> _WORK ORDER 1_
Turn the records, from their start through the line with "Jacksonville Post-Conviction Attorneys", into a numbered list, omitting blank lines and pictures.

> _GIVEN PASSAGE_
Aborisade: Secession’ll not solve Nigeria’s problems




Femi Aborisade, a lawyer and human rights activist, in this this interview, speaks on Nigeria at 60 and issues of governance, among others. WALE ELEGBEDE reports


What is your take on Nigeria’s 60th independence anniversary?


The imposition of avoidable pains and pangs by the Federal Government on the economically overburdened downtrodden people in terms of hike in fuel price and electricity tariff reflects the true state of life Nigeria – a country over endowed with resource and wealth but whose people wallow in abject poverty in the midst of plenty; a country whose rulers kneel on the necks of its peoples, preventing them from breathing; a country where politicians seize power with sweet promises only to assume power and begin to wage war against the people with punitive economic policies and setting the coercive apparatus of state to repress, oppress, intimidate and hold the masses down in subjugation.

Do you think the 60th anniversary is what celebrating considering the state of the nation?


There is nothing worth celebrating in Nigeria at 60. The huge promises of a better life for the masses have remained illusory. Governmental goal in the post-independence era was the dream of securing the maximum attainable common good, welfare, freedom and happiness of every citizen.


Today, the goal of public policies appears to be the opposite – to dispossess the masses and hold them in subjugation.

> _WORK ORDER 2_
Carry on the interview about Nigeria at 60 from its final line.

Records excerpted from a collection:
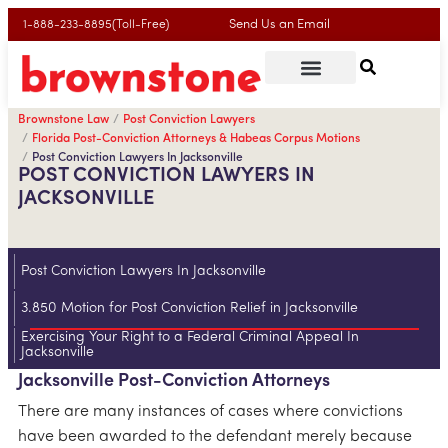
Send Us an Email
1-888-233-8895(Toll-Free)
Brownstone Law
Post Conviction Lawyers
Florida Post-Conviction Attorneys & Habeas Corpus Motions
Post Conviction Lawyers In Jacksonville
POST CONVICTION LAWYERS IN
JACKSONVILLE
Post Conviction Lawyers In Jacksonville
3.850 Motion for Post Conviction Relief in Jacksonville
Exercising Your Right to a Federal Criminal Appeal In
Jacksonville
Jacksonville Post-Conviction Attorneys
There are many instances of cases where convictions
have been awarded to the defendant merely because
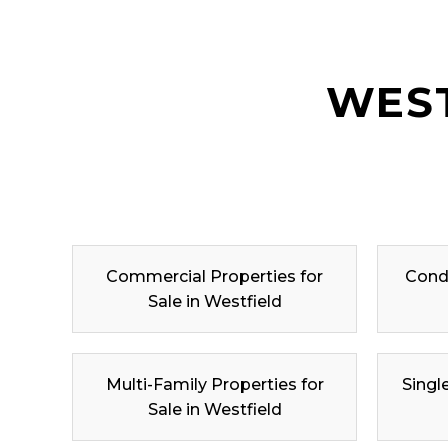
WEST
Commercial Properties for
Condo
Sale in Westfield
Multi-Family Properties for
Singl
Sale in Westfield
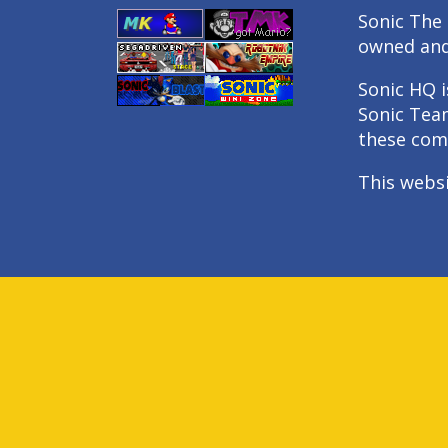
Sonic The 
owned an
Sonic HQ i
Sonic Tea
these com
This webs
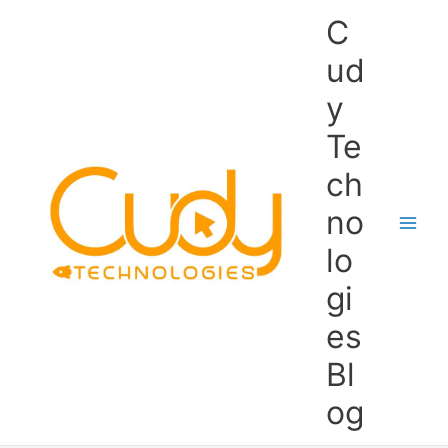
Skip
C
to
content
ud
y
Te
ch
no
lo
gi
es
Bl
og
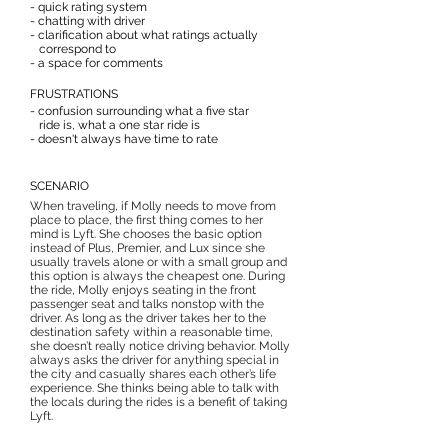
- quick rating system
- chatting with driver
- clarification about what ratings actually
correspond to
- a space for comments
FRUSTRATIONS
- confusion surrounding what a five star
ride is, what a one star ride is
- doesn't always have time to rate
SCENARIO
When traveling, if Molly needs to move from
place to place, the first thing comes to her
mind is Lyft. She chooses the basic option
instead of Plus, Premier, and Lux since she
usually travels alone or with a small group and
this option is always the cheapest one. During
the ride, Molly enjoys seating in the front
passenger seat and talks nonstop with the
driver. As long as the driver takes her to the
destination safety within a reasonable time,
she doesn’t really notice driving behavior. Molly
always asks the driver for anything special in
the city and casually shares each other’s life
experience. She thinks being able to talk with
the locals during the rides is a benefit of taking
Lyft.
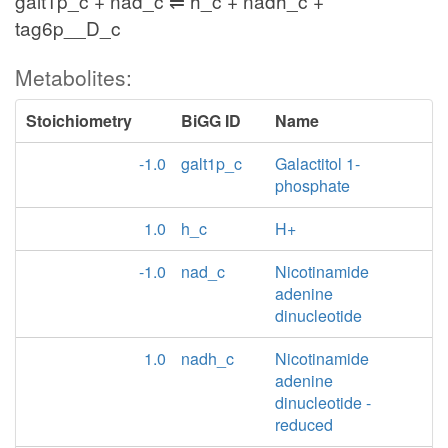
galt1p_c + nad_c ⇌ h_c + nadh_c +
tag6p__D_c
Metabolites:
Stoichiometry
BiGG ID
Name
-1.0
galt1p_c
Galactitol 1-
phosphate
1.0
h_c
H+
-1.0
nad_c
Nicotinamide
adenine
dinucleotide
1.0
nadh_c
Nicotinamide
adenine
dinucleotide -
reduced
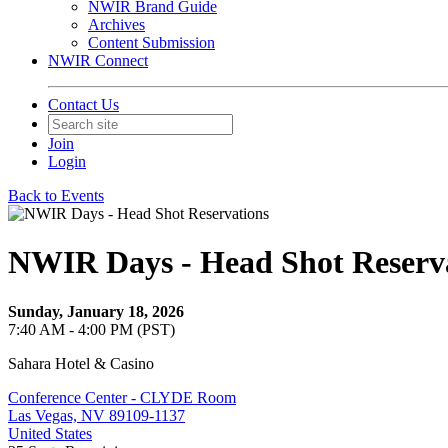
NWIR Brand Guide
Archives
Content Submission
NWIR Connect
Contact Us
Join
Login
Back to Events
NWIR Days - Head Shot Reserv
Sunday, January 18, 2026
7:40 AM - 4:00 PM (PST)
Sahara Hotel & Casino
Conference Center - CLYDE Room
Las Vegas, NV 89109-1137
United States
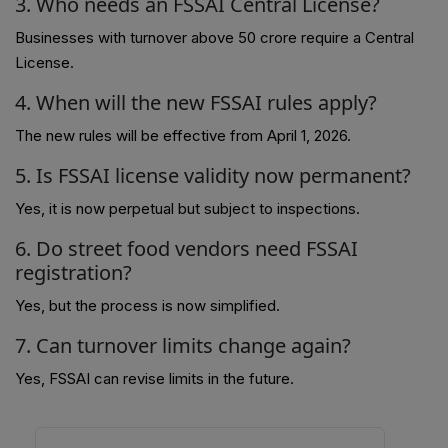
3. Who needs an FSSAI Central License?
Businesses with turnover above ₹50 crore require a Central
License.
4. When will the new FSSAI rules apply?
The new rules will be effective from April 1, 2026.
5. Is FSSAI license validity now permanent?
Yes, it is now perpetual but subject to inspections.
6. Do street food vendors need FSSAI
registration?
Yes, but the process is now simplified.
7. Can turnover limits change again?
Yes, FSSAI can revise limits in the future.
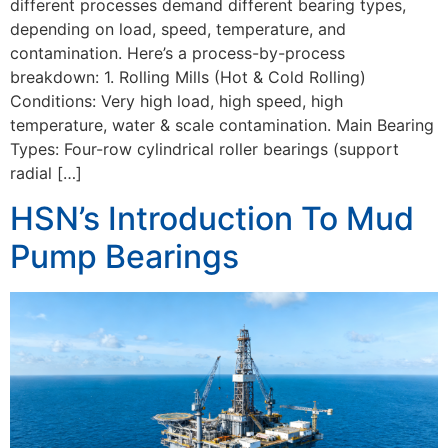
different processes demand different bearing types,
depending on load, speed, temperature, and
contamination. Here’s a process-by-process
breakdown: 1. Rolling Mills (Hot & Cold Rolling)
Conditions: Very high load, high speed, high
temperature, water & scale contamination. Main Bearing
Types: Four-row cylindrical roller bearings (support
radial […]
HSN’s Introduction To Mud
Pump Bearings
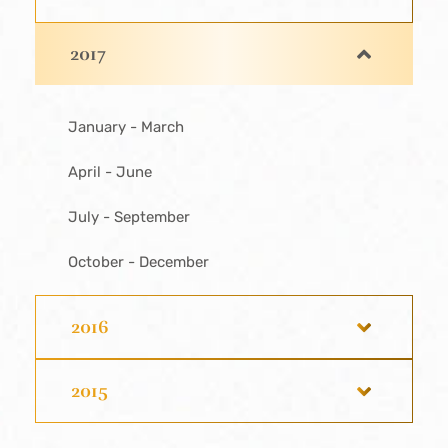
2017
January - March
April - June
July - September
October - December
2016
2015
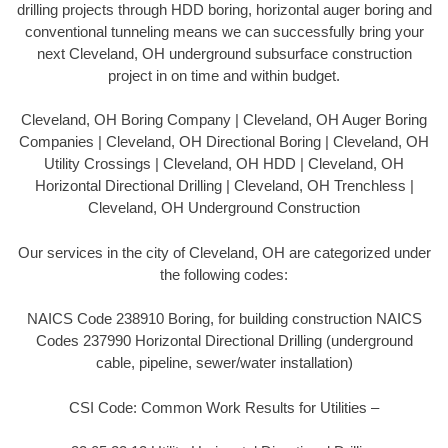
drilling projects through HDD boring, horizontal auger boring and
conventional tunneling means we can successfully bring your
next Cleveland, OH underground subsurface construction
project in on time and within budget.
Cleveland, OH Boring Company | Cleveland, OH Auger Boring
Companies | Cleveland, OH Directional Boring | Cleveland, OH
Utility Crossings | Cleveland, OH HDD | Cleveland, OH
Horizontal Directional Drilling | Cleveland, OH Trenchless |
Cleveland, OH Underground Construction
Our services in the city of Cleveland, OH are categorized under
the following codes:
NAICS Code 238910 Boring, for building construction NAICS
Codes 237990 Horizontal Directional Drilling (underground
cable, pipeline, sewer/water installation)
CSI Code: Common Work Results for Utilities –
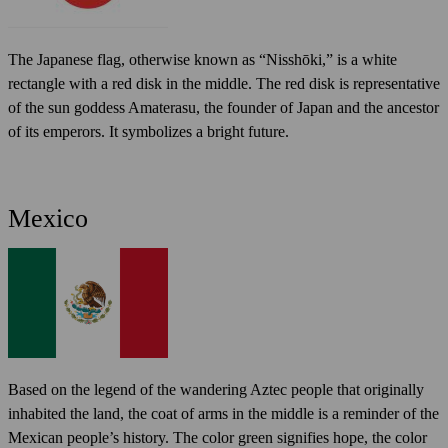
The Japanese flag, otherwise known as “Nisshōki,” is a white
rectangle with a red disk in the middle. The red disk is representative
of the sun goddess Amaterasu, the founder of Japan and the ancestor
of its emperors. It symbolizes a bright future.
Mexico
Based on the legend of the wandering Aztec people that originally
inhabited the land, the coat of arms in the middle is a reminder of the
Mexican people’s history. The color green signifies hope, the color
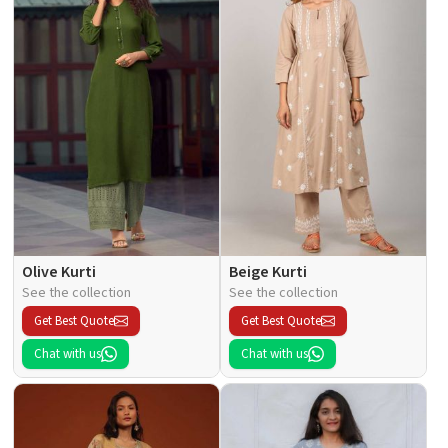
Olive Kurti
Beige Kurti
See the collection
See the collection
Get Best Quote
Get Best Quote
Chat with us
Chat with us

> _ANSWER AREA 1_
1. Send Us an Email
2. 1-888-233-8895(Toll-Free)
3. Brownstone Law
4. Post Conviction Lawyers
5. Florida Post-Conviction Attorneys & Habeas Corpus Motions
6. Post Conviction Lawyers In Jacksonville
7. POST CONVICTION LAWYERS IN
8. JACKSONVILLE
9. Post Conviction Lawyers In Jacksonville
10. 3.850 Motion for Post Conviction Relief in Jacksonville
11. Exercising Your Right to a Federal Criminal Appeal In
12. Jacksonville
13. Jacksonville Post-Conviction Attorneys

> _ANSWER AREA 2_
Are you saying that Nigeria has not made progress compared to other nations that gained independence at the same time with her?


There is no doubt about the steady degeneration in all aspects of life in Nigeria. Nothing speaks to the fact that Nigeria is sinking than the world acknowledged fact that in spite of the oil wealth, Nigeria is the poverty capital of the world, hosting the highest proportion of people living in chronic poverty.


Income inequality is unparalleled anywhere else in the world. The paradox of a rich country but poor people finds full expression in fulfillment in Nigeria. Nowhere else in the world is like Nigeria, where extremes of poverty and wealth co-exist without equally strong mass resistance movements.


Many believe that today’s Nigeria is not the dream of the founding fathers, what is your take and where did the nation got it wrong?

= There is no debating this conclusion. The development plans in the period 1945 to 1980 were informed by the intention to attain certain development objectives.


A taxonomy of the objectives reveals the following: attainment and maintenance of the highest possible rate of increase in the standard of living, more even distribution of income, social welfare, a just and egalitarian society, a land of bright and full opportunity for all citizens, reduction in the level of unemployment, increase in the supply of high level manpower, selfdependence and less of dependence on external resources, balanced development, indigenization of economic activity, diversified economy, a free and democratic society, among others.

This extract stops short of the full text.